If all else fails, you can always recompile your program with various temporary debug-print statements (e.g. fprintf(stderr, "CHECKPOINT REACHED # %s:%i\n", __FILE__, __LINE__);) sprinkled throughout what you believe to be the relevant parts of your code. Then run the program, and observe what the was last debug-print printed just before the crash occurred -- you know your program got that far, so the crash must have happened after that point. Add or remove debug-prints, recompile, and run the test again, until you have narrowed it down to a single line of code. At that point you can fix the bug and remove all of the temporary debug-prints.
It's quite tedious, but it has the advantage of working just about anywhere -- the only times it might not is if you don't have access to stdout or stderr for some reason, or if the bug you are trying to fix is a race-condition whose behavior changes when the timing of the program changes (since the debug-prints will slow down the program and change its timing)
Lucas's answer about core dumps is good. In my .cshrc I have:
alias core 'ls -lt core; echo where | gdb -core=core -silent; echo "\n"'
to display the backtrace by entering 'core'. And the date stamp, to ensure I am looking at the right file :(.
Added: If there is a stack corruption bug, then the backtrace applied to the core dump is often garbage.

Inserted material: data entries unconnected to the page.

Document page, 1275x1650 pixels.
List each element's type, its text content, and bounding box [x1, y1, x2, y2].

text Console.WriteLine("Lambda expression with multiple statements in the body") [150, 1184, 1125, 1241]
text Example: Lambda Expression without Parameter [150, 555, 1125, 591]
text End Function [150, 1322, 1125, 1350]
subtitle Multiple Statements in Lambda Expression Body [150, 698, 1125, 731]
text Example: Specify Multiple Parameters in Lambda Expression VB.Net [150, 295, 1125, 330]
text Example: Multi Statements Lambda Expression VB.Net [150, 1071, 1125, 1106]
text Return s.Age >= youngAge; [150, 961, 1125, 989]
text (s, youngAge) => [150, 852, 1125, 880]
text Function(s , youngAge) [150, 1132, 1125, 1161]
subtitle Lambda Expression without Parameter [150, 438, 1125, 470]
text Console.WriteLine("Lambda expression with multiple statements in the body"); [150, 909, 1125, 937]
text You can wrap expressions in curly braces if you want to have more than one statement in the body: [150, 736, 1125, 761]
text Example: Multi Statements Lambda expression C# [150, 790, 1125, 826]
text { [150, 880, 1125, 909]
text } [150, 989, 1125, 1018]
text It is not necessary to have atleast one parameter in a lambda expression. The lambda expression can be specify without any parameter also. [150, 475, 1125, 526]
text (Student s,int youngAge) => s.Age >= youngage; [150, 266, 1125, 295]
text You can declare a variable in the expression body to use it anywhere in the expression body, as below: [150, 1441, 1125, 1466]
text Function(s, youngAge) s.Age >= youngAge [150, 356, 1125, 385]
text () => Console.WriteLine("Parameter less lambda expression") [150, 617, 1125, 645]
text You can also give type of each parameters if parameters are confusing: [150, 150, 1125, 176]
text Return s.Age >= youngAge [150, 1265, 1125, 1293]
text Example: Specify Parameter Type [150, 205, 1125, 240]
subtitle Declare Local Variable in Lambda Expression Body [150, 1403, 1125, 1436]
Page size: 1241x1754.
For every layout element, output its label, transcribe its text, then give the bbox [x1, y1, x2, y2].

In this case, running the program within gdb can give better results, as per the accepted answer (assuming the fault is easily reproducible). And also beware of multiple processes dumping core simultaneously; some OS's add the PID to the name of the core file.

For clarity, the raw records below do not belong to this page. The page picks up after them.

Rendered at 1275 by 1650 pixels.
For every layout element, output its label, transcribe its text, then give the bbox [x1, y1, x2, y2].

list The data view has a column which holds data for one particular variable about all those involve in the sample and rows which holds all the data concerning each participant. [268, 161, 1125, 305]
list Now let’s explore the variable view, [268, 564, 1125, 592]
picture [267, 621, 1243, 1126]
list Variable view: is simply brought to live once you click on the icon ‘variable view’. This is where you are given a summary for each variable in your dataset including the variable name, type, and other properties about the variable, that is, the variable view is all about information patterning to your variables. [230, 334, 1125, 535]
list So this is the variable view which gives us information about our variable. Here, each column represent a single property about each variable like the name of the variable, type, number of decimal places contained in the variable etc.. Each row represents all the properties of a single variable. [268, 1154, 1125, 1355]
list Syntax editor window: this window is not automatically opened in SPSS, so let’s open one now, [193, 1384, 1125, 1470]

This is a crude way to find the exact line after which there was the segmentation fault.
Define line logging function
#include \<iostream>
void log(int line) {
std::cout << line << std::endl;
}
find and replace all the semicolon after the log function with "; log(_LINE_);"
Make sure that the semicolons replaced with functions in the for (;;) loops are removed
If you have a reproducible exception like segmentation fault, you can use a tool like a debugger to reproduce the error.

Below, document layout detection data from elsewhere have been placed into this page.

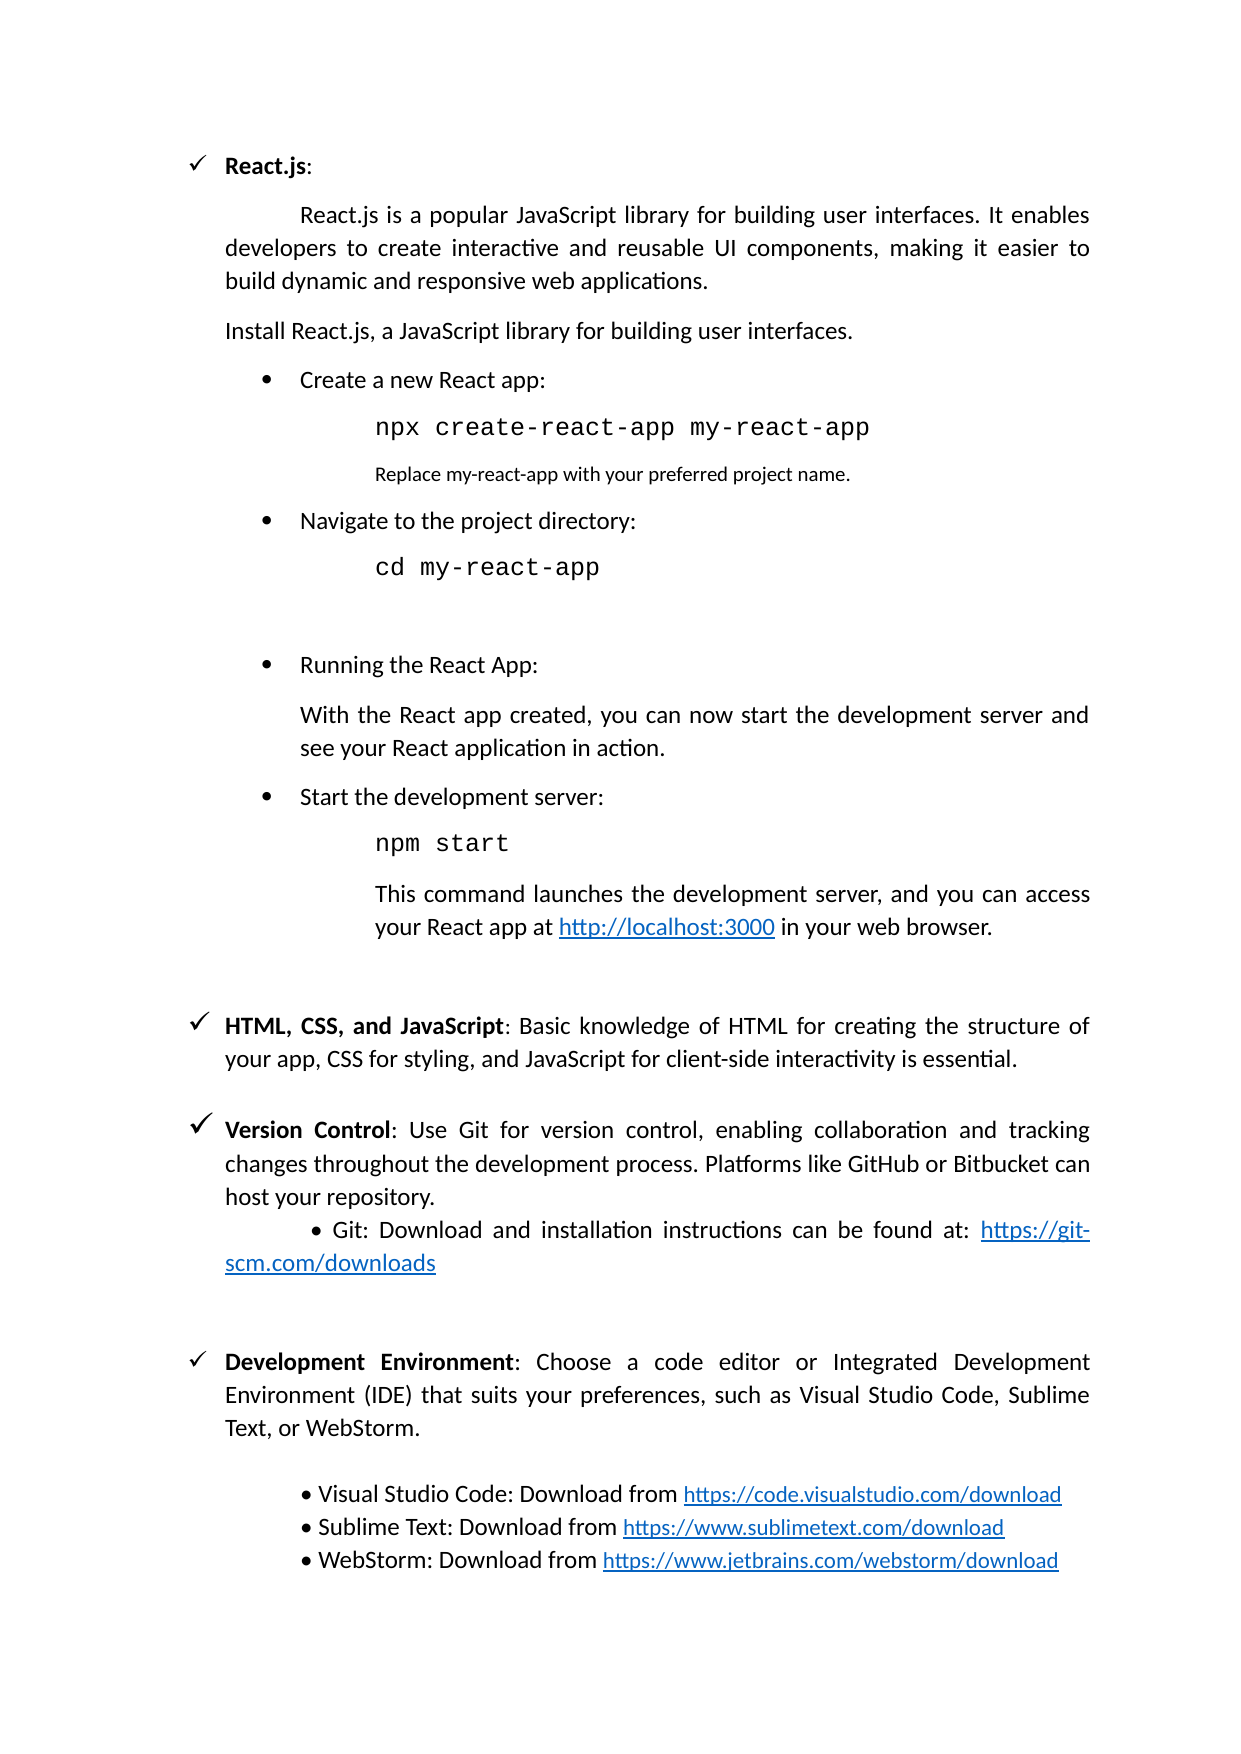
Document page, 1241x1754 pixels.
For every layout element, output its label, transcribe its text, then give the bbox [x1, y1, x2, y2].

list Running the React App: [262, 649, 1090, 680]
list • Sublime Text: Download from https://www.sublimetext.com/download [225, 1511, 1090, 1542]
list Development Environment: Choose a code editor or Integrated Development Environment (IDE) that suits your preferences, such as Visual Studio Code, Sublime Text, or WebStorm. [187, 1346, 1090, 1443]
list Navigate to the project directory: [262, 505, 1090, 536]
list HTML, CSS, and JavaScript: Basic knowledge of HTML for creating the structure of your app, CSS for styling, and JavaScript for client-side interactivity is essential. [187, 1010, 1090, 1074]
list Create a new React app: [262, 364, 1090, 395]
list React.js: [187, 150, 1090, 181]
list • Git: Download and installation instructions can be found at: https://git-scm.com/downloads [225, 1214, 1090, 1278]
text Replace my-react-app with your preferred project name. [375, 461, 1090, 487]
text cd my-react-app [300, 555, 1090, 583]
text With the React app created, you can now start the development server and see your React application in action. [300, 699, 1090, 762]
text Install React.js, a JavaScript library for building user interfaces. [225, 315, 1090, 346]
text npm start [300, 831, 1090, 859]
text npx create-react-app my-react-app [375, 414, 1090, 442]
list Start the development server: [262, 781, 1090, 812]
list • WebStorm: Download from https://www.jetbrains.com/webstorm/download [225, 1544, 1090, 1574]
list • Visual Studio Code: Download from https://code.visualstudio.com/download [225, 1478, 1090, 1509]
list Version Control: Use Git for version control, enabling collaboration and tracking changes throughout the development process. Platforms like GitHub or Bitbucket can host your repository. [187, 1115, 1090, 1212]
text React.js is a popular JavaScript library for building user interfaces. It enables developers to create interactive and reusable UI components, making it easier to build dynamic and responsive web applications. [225, 199, 1090, 296]
text This command launches the development server, and you can access your React app at http://localhost:3000 in your web browser. [375, 878, 1090, 942]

I used to find source code location for even non-reproducible error. It's based on the Microsoft compiler tool chain. But it's based on a idea.
Save the MAP file for each binary (DLL,EXE) before you give it to the customer.
If an exception occurs, lookup the address in the MAP file and determine the function whose start address is just below the exception address. As a result you know the function, where the exception occurred.
Subtract the function start address from the exception address. The result is the offset in the function.
Recompile the source file containing the function with assembly listing enabled. Extract the function's assembly listing.
The assembly includes the offset of each instruction in the function. Lookup the source code line, that matches the offset in the function.
Evaluate the assembler code for the specific source code line. The offset points exactly the assembler instruction that caused the thrown exception. Evaluate the code of this single source code line. With a bit of experience with the compiler output you can say what caused the exception.
Be aware the reason for the exception might be at a totally different location. e.g. the code dereferenced a NULL pointer, but the actual reason, why the pointer is NULL can be somewhere else.
The steps 6. and 7. are beneficial since you asked only for the line of code. But I recommend that you should be aware of it.
I hope you get a similar environment with the GCC compiler for your platform. If you don't have a usable MAP file, use the tool chain tools to get the addresses of the the function. I am sure the ELF file format supports this.
In case any of you (like me!) were looking for this same question but with gfortran, not gcc, the compiler is much more powerful these days and before resorting to the use of the debugger, you can also try out these compile options. For me, this identified exactly the line of code where the error occurred and which variable I was accessing out of bounds to cause the segmentation fault error.
-O0 -g -Wall -fcheck=all -fbacktrace